I don't think necessity is the mother of invention - invention, in my opinion, arises directly from idleness, possibly also from laziness.Agatha Christie
To do nothing at all is the most difficult thing in the world, the most difficult and the most intellectual.Oscar Wilde
Every man is, or hopes to be, an idler.Samuel Johnson
My first encounter with the idea of lazy evaluation was using files in Pascal, back in 1977. A Pascal file is syntactically the same as a pointer. For example:
VAR p: ^CHAR; VAR f: FILE OF CHAR; VAR ch; ch = p^; ch = f^;
Those two assignment statements are both syntactically correct. The first will access the character pointed to by p, and the second will access the character at the current position in the file f.
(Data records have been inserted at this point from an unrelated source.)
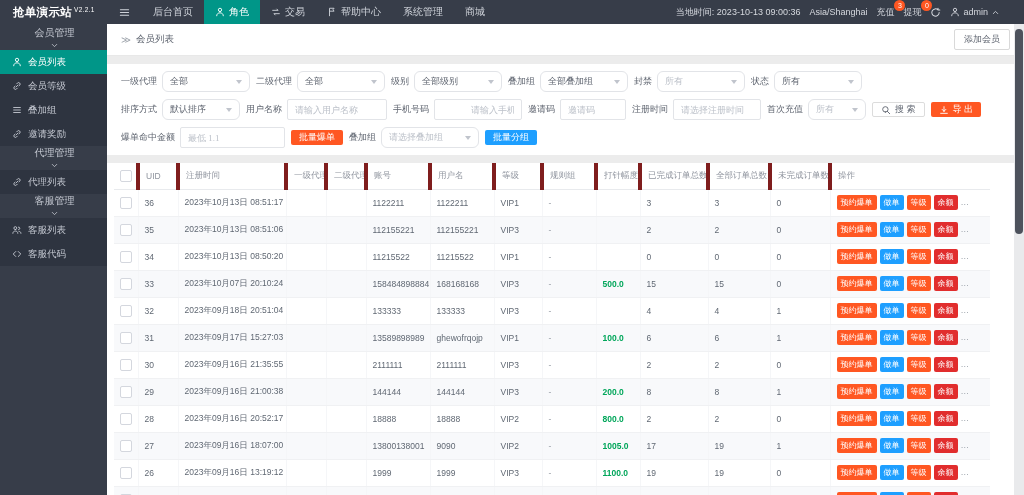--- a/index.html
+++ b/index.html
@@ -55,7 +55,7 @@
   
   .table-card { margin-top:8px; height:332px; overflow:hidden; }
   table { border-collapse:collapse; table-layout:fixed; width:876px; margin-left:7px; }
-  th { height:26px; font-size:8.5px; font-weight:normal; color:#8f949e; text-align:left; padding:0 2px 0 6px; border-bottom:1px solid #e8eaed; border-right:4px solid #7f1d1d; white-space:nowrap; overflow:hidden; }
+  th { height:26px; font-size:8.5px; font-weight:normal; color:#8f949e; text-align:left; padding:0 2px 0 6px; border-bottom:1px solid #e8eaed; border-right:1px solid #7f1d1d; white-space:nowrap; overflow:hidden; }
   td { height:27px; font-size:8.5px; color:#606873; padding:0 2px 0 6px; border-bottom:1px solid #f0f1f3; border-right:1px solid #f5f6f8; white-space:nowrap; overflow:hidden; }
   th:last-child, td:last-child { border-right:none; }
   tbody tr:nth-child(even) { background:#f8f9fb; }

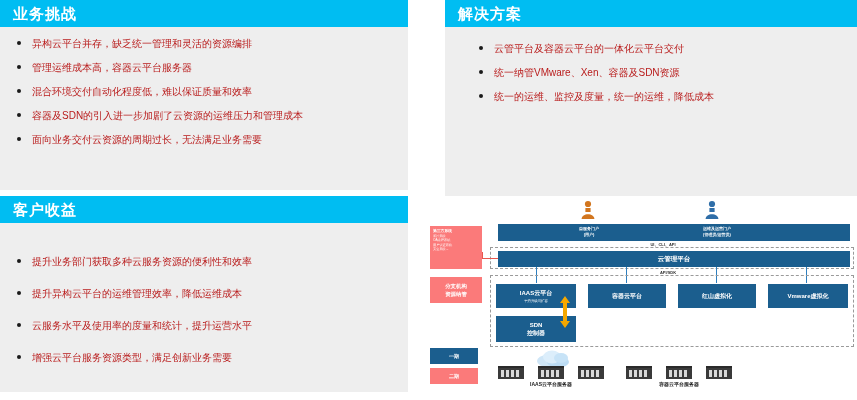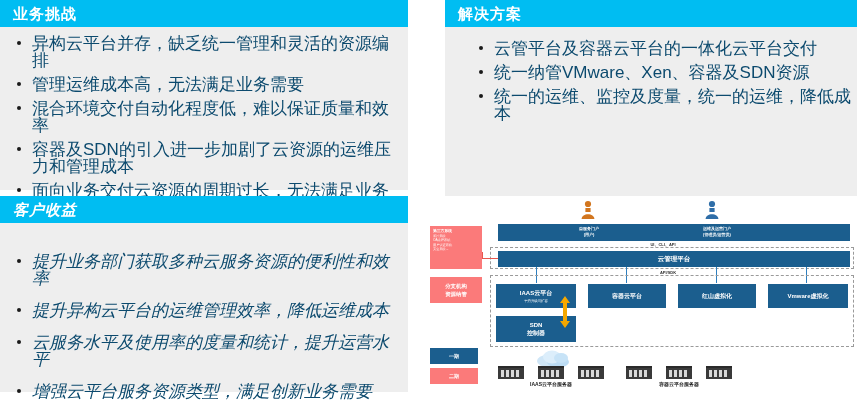--- a/index.html
+++ b/index.html
@@ -34,8 +34,8 @@
   ul.bullets li{
     position:relative;
     padding-left:22px;
-    color:#0c4a6e;
-    font-size:17px;
+    color:#b91c1c;
+    font-size:10px;
     line-height:17px;
     margin-bottom:7px;
   }

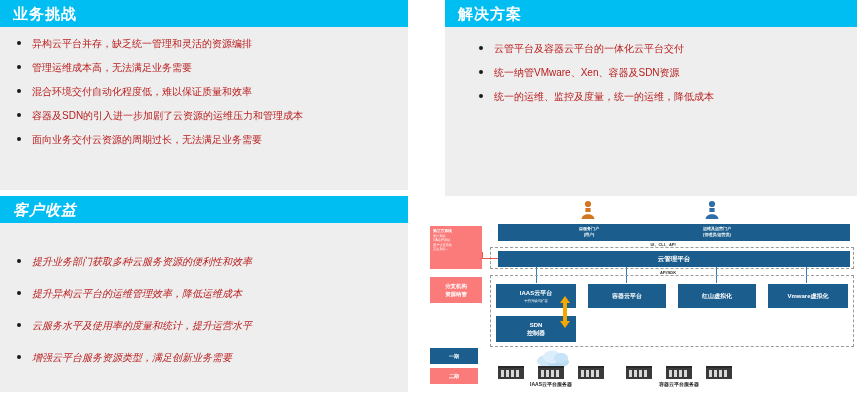--- a/index.html
+++ b/index.html
@@ -102,7 +102,7 @@
     <div class="panel-body">
       <ul class="bullets">
         <li>异构云平台并存，缺乏统一管理和灵活的资源编排</li>
-        <li>管理运维成本高，无法满足业务需要</li>
+        <li>管理运维成本高，容器云平台服务器</li>
         <li>混合环境交付自动化程度低，难以保证质量和效率</li>
         <li>容器及SDN的引入进一步加剧了云资源的运维压力和管理成本</li>
         <li>面向业务交付云资源的周期过长，无法满足业务需要</li>

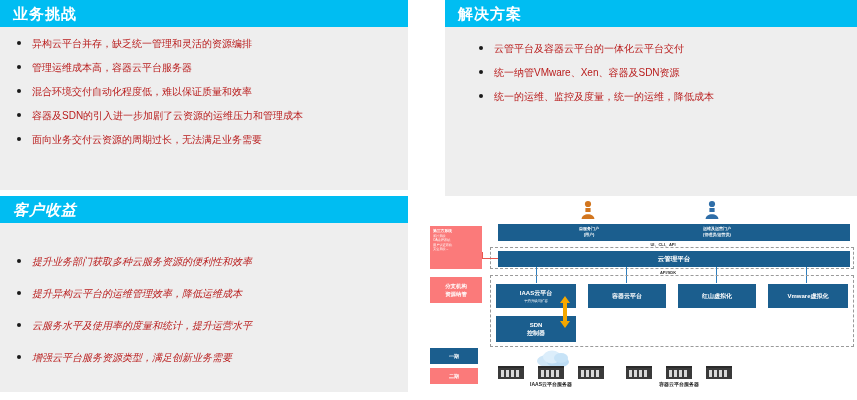--- a/index.html
+++ b/index.html
@@ -49,7 +49,7 @@
 
   
   #panel-challenge{left:0;top:0;width:408px;height:190px;}
-  #panel-benefit{left:0;top:196px;width:408px;height:196px;font-style:italic;}
+  #panel-benefit{left:0;top:196px;width:408px;height:196px;}
   #panel-solution{left:437px;top:0;width:420px;height:215px;margin-left:8px;}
The problem, though, is that you generally use the READ() pseudo-procedure to access files. "READ(f,ch)" is defined as equivalent to "ch = f^ ; GET(f);" So READ() not only accesses the file, but also advances the file position and reads the next data item. This abstraction works fine with disk files, but when you do a READ() on an interactive file - e.g. stdin in Unix terminology - it always tries to read one character ahead of where you are. If your program wants to read a line of input, Pascal will read the line and then try to read one extra character, to fill in f^. So you hit return and nothing happens.
The solution back then was to make dereferencing a file pointer a lazy operation. When the GET() procedure is executed, all it does is set a flag saying that it needs to do the real GET(). Some time later in the program's execution, when the data pointed to by the file pointer is called for, the flag gets noticed and the real GET() is performed, filling in the data just in time for it to be used. This was fairly simple to implement in the Pascal compiler, and it made interactive files behave the way one would expect.